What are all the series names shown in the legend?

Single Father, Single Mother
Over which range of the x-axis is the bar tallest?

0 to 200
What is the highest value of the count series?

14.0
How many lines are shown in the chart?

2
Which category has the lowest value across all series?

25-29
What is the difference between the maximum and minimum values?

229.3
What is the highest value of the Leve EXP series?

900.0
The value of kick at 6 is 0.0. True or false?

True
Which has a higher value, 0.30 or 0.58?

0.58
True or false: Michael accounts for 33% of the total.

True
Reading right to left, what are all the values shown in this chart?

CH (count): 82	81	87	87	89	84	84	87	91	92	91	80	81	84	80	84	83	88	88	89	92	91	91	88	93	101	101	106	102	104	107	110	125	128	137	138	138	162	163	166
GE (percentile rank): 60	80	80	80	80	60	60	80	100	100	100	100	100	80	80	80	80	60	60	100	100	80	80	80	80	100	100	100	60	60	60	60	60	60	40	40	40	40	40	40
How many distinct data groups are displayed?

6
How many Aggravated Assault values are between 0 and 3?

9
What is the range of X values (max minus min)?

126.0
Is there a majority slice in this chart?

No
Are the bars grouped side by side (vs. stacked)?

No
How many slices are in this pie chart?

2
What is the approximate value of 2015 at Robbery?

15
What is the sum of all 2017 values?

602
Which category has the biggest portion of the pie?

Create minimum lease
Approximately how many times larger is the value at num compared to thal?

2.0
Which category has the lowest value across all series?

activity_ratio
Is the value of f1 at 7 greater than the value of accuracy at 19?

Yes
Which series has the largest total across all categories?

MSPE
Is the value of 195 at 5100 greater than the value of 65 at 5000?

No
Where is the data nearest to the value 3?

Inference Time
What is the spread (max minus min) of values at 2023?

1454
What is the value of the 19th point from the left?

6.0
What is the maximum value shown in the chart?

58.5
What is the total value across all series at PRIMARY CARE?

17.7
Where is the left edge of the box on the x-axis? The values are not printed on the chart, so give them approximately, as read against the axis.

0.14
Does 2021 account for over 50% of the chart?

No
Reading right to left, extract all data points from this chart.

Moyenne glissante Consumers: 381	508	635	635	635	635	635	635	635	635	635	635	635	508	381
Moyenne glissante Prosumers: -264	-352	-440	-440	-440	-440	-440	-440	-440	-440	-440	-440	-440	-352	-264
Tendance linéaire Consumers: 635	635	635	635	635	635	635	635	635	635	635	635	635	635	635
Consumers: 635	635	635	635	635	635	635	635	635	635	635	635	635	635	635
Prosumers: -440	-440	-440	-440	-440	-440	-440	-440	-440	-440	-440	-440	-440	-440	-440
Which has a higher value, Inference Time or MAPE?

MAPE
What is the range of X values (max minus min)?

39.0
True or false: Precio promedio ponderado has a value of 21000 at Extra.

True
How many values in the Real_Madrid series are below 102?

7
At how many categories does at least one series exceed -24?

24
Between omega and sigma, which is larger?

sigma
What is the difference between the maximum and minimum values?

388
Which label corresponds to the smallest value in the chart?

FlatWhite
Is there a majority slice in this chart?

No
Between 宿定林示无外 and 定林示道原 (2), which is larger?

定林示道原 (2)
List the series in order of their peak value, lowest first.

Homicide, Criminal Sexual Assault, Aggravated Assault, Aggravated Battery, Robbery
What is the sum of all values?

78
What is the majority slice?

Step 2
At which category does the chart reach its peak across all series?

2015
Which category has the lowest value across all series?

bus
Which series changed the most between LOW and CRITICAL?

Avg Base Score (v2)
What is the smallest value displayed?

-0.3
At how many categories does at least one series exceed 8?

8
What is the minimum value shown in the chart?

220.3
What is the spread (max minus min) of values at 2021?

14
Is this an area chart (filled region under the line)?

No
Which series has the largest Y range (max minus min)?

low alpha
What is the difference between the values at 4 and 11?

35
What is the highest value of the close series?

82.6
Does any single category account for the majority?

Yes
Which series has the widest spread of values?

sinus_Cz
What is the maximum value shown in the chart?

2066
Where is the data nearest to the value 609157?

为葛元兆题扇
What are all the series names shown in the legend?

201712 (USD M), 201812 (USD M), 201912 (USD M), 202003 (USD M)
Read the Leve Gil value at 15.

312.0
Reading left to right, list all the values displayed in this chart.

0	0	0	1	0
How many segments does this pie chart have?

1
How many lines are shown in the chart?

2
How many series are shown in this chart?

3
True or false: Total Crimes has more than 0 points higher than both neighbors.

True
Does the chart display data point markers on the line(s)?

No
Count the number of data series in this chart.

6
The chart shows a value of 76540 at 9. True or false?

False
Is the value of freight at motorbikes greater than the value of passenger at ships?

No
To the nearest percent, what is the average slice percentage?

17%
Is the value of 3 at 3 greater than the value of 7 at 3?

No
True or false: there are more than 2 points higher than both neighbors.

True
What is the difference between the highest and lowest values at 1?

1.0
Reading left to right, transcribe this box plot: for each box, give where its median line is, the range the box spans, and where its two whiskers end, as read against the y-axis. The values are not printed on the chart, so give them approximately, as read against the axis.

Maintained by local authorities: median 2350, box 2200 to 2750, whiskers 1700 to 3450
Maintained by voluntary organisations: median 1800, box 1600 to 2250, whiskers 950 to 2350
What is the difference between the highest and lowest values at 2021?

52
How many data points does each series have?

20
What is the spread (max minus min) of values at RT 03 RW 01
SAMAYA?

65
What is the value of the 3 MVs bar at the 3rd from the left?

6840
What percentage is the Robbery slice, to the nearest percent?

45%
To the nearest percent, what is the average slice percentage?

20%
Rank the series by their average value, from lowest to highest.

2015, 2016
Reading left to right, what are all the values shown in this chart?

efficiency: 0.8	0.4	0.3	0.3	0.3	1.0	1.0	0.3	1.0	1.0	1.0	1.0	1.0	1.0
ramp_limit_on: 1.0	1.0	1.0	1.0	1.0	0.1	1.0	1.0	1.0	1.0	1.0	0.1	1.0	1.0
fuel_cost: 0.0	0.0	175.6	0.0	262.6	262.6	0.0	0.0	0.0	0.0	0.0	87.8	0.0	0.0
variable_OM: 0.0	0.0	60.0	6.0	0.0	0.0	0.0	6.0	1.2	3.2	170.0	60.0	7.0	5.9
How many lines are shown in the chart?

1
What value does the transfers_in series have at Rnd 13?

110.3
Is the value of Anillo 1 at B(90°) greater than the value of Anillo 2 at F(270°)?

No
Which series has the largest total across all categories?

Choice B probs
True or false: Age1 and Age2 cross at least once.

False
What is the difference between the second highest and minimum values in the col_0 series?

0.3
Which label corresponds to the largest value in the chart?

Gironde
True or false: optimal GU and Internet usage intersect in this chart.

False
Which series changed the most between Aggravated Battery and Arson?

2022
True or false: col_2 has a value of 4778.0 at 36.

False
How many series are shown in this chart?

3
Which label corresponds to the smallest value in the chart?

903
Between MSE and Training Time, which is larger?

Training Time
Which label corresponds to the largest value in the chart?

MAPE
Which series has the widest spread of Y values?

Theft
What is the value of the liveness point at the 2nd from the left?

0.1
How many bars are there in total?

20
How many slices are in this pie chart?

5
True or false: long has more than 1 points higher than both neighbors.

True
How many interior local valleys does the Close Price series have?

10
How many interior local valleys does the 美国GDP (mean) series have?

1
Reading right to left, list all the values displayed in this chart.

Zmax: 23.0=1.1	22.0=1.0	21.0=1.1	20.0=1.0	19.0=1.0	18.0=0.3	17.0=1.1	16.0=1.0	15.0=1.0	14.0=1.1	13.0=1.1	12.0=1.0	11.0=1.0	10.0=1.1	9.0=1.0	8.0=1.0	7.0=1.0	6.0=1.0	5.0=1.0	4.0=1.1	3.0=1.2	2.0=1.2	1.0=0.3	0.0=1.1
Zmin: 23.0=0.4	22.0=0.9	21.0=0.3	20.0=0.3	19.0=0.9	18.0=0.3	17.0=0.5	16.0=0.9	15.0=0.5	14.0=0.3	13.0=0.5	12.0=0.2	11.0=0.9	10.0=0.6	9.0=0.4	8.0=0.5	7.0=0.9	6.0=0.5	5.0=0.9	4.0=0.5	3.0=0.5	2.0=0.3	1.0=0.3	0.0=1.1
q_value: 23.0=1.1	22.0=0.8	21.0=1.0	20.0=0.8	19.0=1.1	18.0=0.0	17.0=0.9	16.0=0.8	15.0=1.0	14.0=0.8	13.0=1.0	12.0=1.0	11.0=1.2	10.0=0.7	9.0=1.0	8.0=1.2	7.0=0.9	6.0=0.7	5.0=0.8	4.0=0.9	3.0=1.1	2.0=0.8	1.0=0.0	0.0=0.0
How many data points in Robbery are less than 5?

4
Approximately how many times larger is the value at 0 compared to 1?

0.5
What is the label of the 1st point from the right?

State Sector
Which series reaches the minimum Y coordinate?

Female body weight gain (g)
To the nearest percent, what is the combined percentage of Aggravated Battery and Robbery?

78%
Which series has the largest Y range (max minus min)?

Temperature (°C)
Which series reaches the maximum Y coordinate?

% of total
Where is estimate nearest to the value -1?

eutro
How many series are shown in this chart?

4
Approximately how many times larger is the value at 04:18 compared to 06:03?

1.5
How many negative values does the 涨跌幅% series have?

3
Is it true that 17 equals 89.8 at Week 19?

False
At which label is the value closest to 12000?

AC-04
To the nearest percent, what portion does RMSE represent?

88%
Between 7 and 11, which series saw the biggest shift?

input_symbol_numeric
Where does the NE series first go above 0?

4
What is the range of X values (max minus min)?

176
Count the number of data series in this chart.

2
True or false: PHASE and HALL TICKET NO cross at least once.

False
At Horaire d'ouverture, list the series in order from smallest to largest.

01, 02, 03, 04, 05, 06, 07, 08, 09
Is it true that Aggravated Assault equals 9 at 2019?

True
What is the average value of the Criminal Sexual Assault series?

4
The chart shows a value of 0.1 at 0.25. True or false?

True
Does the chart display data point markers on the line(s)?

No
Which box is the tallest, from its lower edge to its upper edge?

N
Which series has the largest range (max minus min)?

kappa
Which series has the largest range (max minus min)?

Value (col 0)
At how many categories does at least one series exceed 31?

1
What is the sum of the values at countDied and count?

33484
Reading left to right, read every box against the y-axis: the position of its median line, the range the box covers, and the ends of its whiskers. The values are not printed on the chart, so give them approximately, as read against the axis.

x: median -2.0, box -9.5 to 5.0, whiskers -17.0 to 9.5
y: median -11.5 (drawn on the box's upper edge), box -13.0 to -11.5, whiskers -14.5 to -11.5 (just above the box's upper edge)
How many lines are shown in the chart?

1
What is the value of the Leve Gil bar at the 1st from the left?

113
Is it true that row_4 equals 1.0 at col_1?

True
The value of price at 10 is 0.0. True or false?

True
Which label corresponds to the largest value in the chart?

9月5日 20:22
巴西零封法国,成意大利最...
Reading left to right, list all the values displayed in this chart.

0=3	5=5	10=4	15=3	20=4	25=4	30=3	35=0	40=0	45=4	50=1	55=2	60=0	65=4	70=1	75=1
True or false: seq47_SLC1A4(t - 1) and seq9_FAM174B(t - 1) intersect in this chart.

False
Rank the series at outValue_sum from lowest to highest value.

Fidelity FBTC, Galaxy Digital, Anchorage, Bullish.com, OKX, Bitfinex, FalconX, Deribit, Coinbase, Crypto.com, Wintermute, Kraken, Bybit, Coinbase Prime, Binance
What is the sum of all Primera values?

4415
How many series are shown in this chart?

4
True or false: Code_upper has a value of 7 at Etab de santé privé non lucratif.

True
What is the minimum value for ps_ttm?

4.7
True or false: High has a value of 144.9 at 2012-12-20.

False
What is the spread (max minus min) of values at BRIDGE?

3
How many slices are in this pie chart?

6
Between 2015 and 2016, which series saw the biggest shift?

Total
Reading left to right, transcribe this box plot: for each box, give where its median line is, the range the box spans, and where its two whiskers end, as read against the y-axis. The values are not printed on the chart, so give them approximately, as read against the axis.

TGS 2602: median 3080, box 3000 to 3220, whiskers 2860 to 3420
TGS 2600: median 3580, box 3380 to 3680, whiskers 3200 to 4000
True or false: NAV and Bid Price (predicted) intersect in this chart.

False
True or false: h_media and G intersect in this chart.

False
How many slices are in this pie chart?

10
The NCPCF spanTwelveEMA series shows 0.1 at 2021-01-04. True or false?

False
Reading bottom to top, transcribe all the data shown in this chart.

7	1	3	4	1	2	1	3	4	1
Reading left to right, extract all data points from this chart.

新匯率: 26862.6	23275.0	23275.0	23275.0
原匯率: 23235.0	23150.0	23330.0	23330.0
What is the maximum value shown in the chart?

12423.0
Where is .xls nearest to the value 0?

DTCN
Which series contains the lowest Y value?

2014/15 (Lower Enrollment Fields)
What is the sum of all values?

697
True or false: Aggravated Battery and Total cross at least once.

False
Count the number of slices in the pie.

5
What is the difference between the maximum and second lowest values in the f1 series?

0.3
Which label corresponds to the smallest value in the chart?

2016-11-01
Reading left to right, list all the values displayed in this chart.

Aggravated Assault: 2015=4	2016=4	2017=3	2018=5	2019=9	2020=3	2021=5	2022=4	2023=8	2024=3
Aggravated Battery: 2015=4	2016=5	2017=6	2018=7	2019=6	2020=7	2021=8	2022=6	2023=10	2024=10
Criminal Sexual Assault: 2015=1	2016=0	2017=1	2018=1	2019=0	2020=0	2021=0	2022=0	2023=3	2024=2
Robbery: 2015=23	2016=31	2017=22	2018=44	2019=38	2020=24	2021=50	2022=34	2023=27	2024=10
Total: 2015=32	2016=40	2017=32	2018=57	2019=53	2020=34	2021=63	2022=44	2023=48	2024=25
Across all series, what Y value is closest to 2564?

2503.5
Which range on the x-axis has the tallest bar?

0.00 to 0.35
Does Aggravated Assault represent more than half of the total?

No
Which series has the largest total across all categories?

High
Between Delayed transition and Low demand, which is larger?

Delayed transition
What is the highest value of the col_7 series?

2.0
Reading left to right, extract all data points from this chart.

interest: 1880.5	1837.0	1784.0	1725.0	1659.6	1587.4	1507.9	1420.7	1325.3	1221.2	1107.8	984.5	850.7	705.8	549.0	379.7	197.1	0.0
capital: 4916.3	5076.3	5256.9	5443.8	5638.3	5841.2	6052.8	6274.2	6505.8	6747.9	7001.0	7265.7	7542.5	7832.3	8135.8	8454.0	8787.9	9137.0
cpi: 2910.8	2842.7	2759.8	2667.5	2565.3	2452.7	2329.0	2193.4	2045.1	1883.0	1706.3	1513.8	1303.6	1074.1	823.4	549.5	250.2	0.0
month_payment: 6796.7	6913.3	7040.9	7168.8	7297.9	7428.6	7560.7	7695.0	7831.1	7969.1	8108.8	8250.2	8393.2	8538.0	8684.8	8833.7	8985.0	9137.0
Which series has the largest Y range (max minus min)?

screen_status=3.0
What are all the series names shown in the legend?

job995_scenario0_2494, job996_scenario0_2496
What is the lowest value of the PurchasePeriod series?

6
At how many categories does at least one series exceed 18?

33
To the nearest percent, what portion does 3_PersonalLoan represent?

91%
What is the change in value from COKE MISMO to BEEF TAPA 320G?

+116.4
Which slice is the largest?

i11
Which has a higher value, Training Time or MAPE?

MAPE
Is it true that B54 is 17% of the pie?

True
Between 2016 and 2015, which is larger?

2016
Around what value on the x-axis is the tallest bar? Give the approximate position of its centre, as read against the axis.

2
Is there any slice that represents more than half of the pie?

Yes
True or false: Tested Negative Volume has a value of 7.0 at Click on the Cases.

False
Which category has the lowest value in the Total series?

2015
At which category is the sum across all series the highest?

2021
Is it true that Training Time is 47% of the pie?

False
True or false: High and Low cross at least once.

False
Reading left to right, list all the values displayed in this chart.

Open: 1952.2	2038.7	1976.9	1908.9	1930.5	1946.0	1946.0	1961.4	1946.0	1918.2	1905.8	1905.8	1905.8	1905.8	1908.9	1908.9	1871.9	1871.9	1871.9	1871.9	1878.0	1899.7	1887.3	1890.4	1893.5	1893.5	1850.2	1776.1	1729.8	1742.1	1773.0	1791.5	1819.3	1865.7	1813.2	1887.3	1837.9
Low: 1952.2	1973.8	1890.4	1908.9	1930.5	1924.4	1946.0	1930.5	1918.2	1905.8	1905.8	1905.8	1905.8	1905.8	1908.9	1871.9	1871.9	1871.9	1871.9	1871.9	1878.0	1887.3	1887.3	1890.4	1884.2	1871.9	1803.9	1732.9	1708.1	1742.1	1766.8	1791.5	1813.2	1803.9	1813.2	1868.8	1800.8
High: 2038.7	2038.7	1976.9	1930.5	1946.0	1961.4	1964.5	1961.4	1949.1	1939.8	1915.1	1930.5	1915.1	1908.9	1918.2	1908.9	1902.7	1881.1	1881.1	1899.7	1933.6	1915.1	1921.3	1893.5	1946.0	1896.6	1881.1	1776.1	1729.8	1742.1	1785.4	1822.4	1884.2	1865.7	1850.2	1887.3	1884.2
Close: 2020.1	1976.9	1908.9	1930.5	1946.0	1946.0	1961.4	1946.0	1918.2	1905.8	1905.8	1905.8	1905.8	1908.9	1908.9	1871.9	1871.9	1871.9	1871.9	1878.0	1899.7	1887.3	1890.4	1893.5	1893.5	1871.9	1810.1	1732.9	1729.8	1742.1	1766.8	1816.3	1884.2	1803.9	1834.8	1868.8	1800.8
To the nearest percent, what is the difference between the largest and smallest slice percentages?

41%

^^^^^^^^

# Exercise instructions
Update the stretch from the start of the data through the line that contains "Reading right to left, what", replacing "highest value" with "maximum value" and leaving everything else unchanged. Give only those lines.

# Task answer
What are all the series names shown in the legend?

Single Father, Single Mother
Over which range of the x-axis is the bar tallest?

0 to 200
What is the maximum value of the count series?

14.0
How many lines are shown in the chart?

2
Which category has the lowest value across all series?

25-29
What is the difference between the maximum and minimum values?

229.3
What is the maximum value of the Leve EXP series?

900.0
The value of kick at 6 is 0.0. True or false?

True
Which has a higher value, 0.30 or 0.58?

0.58
True or false: Michael accounts for 33% of the total.

True
Reading right to left, what are all the values shown in this chart?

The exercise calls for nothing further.